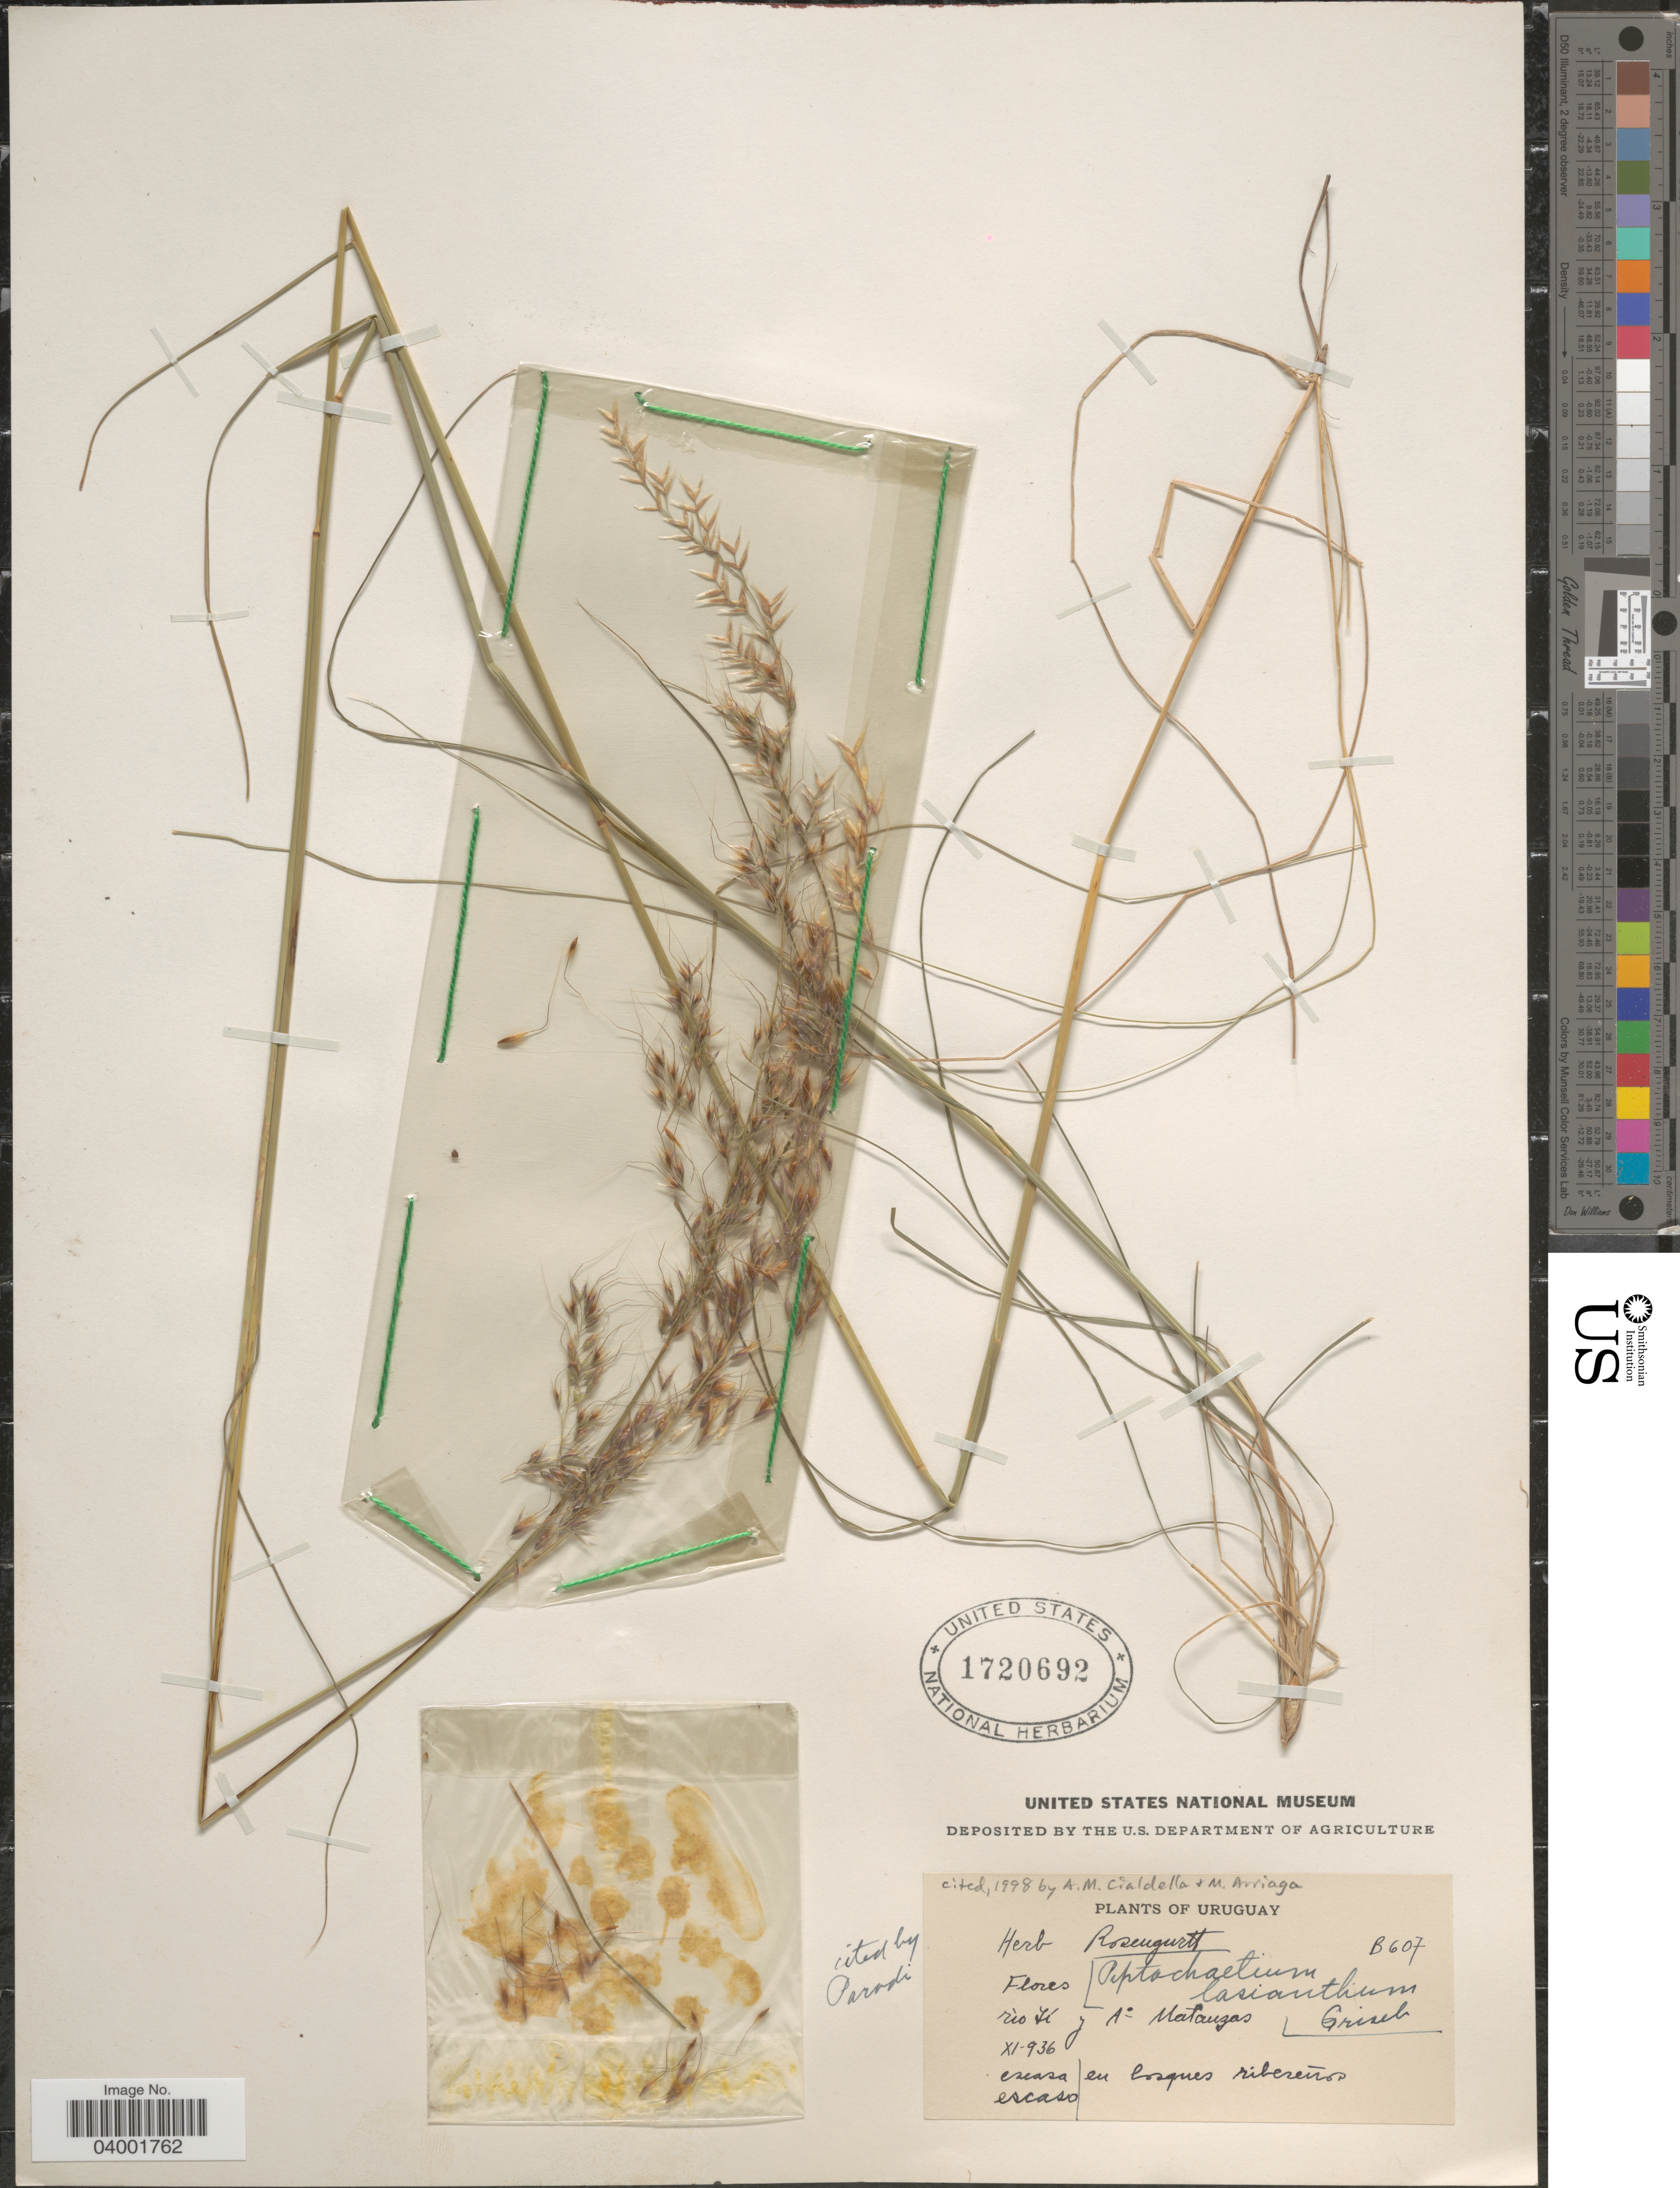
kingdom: Plantae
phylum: Tracheophyta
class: Liliopsida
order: Poales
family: Poaceae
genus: Piptochaetium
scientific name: Piptochaetium lasianthum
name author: Griseb.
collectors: ex herb. Rosengurtt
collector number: B607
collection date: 1936-11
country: Uruguay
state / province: Flores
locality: Rìo Yí y Ao Matanzas.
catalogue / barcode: US 1720692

========================================

** Task objective **
Write out the records again with "country" replaced by "nation" and everything else unchanged. Leave the pictures out.

** Written answer **
kingdom: Plantae
phylum: Tracheophyta
class: Liliopsida
order: Poales
family: Poaceae
genus: Piptochaetium
scientific name: Piptochaetium lasianthum
name author: Griseb.
collectors: ex herb. Rosengurtt
collector number: B607
collection date: 1936-11
nation: Uruguay
state / province: Flores
locality: Rìo Yí y Ao Matanzas.
catalogue / barcode: US 1720692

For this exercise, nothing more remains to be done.